### WHAT YOU NEED TO DO
#1 From the transcript tutorial excerpt, quote the stretch from "Each word is" through "a unique color.".
#2 In the transcript tutorial excerpt, what makes a color-coded transcript possible once diarization is turned on? Answer in one to three sentences.
#3 List every color named in the comments of the SPEAKER_COLORS array in the transcript tutorial excerpt.

### SELECTED PASSAGE
-- begin --

Each word is a clickable <span>. When the user clicks a word, the video seeks to that word's start timestamp. During playback, the timeupdate event fires roughly 4 times per second, and the component highlights whichever word's time range contains the current playback position. The visual effect is a smooth highlight that tracks exactly what is being spoken.

Step 4 — Speaker Diarization

When diarization: true is set, V100 identifies distinct speakers and labels each segment. The transcript response includes a speaker field on every segment. Build a color-coded transcript by assigning each speaker a unique color.

src/components/DiarizedTranscript.jsx

const SPEAKER_COLORS = [
  '#818cf8', // indigo
  '#4ade80', // green
  '#fb923c', // orange
  '#f87171', // red
  '#22d3ee', // cyan
  '#fbbf24', // yellow
];

export function DiarizedTranscript({ transcript }) {
  // Build a speaker-to-color map
  const speakers = [...new Set(
    transcript.segments.map(s => s.speaker)
  )];
  const colorMap = Object.fromEntries(
    speakers.map((s, i) => [s, SPEAKER_COLORS[i % SPEAKER_COLORS.length]])

-- end --

### INFORMATION SHOWN
-- begin --

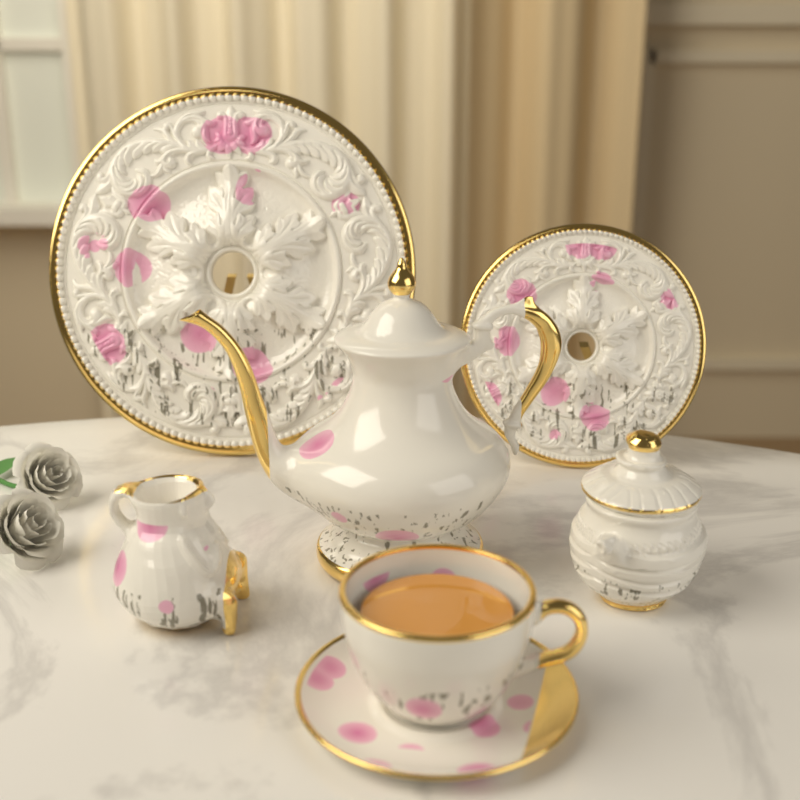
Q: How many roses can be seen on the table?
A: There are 2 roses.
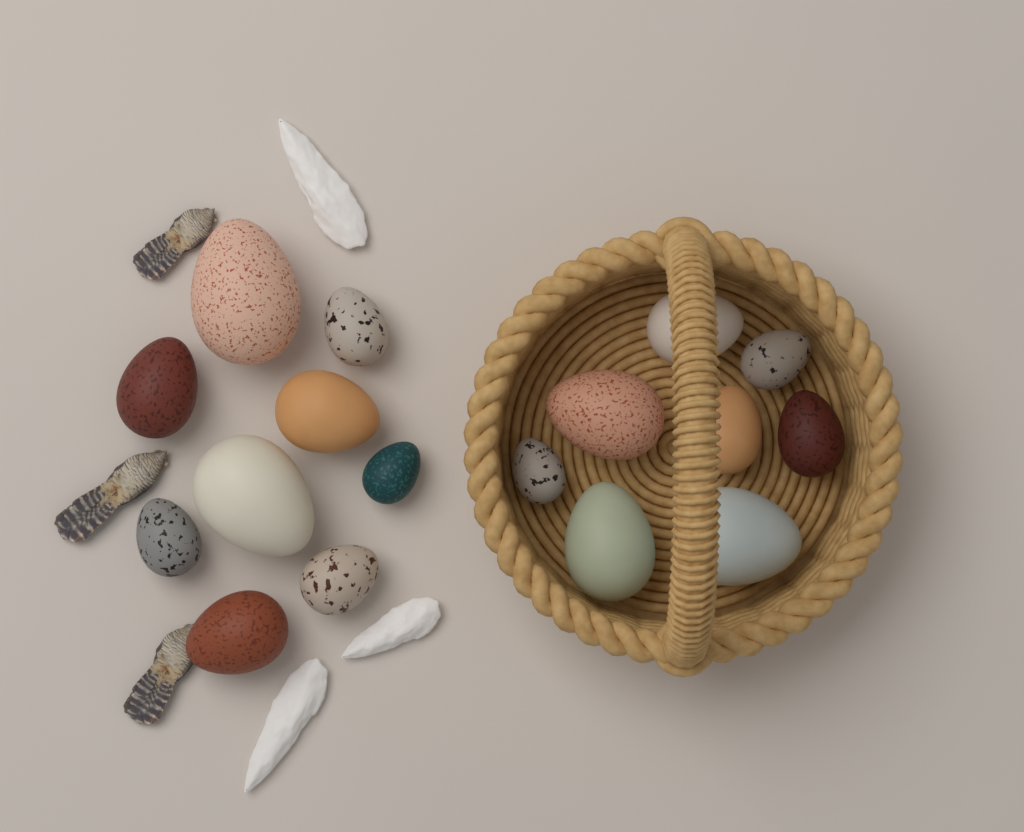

-- end --

### ANSWERS IN ORDER
#1
Each word is a clickable <span>. When the user clicks a word, the video seeks to that word's start timestamp. During playback, the timeupdate event fires roughly 4 times per second, and the component highlights whichever word's time range contains the current playback position. The visual effect is a smooth highlight that tracks exactly what is being spoken.

Step 4 — Speaker Diarization

When diarization: true is set, V100 identifies distinct speakers and labels each segment. The transcript response includes a speaker field on every segment. Build a color-coded transcript by assigning each speaker a unique color.

#2 Setting diarization: true makes V100 identify distinct speakers and label each segment, so the transcript response carries a speaker field on every segment. That field lets each speaker be assigned a unique color.

#3 indigo, green, orange, red, cyan, yellow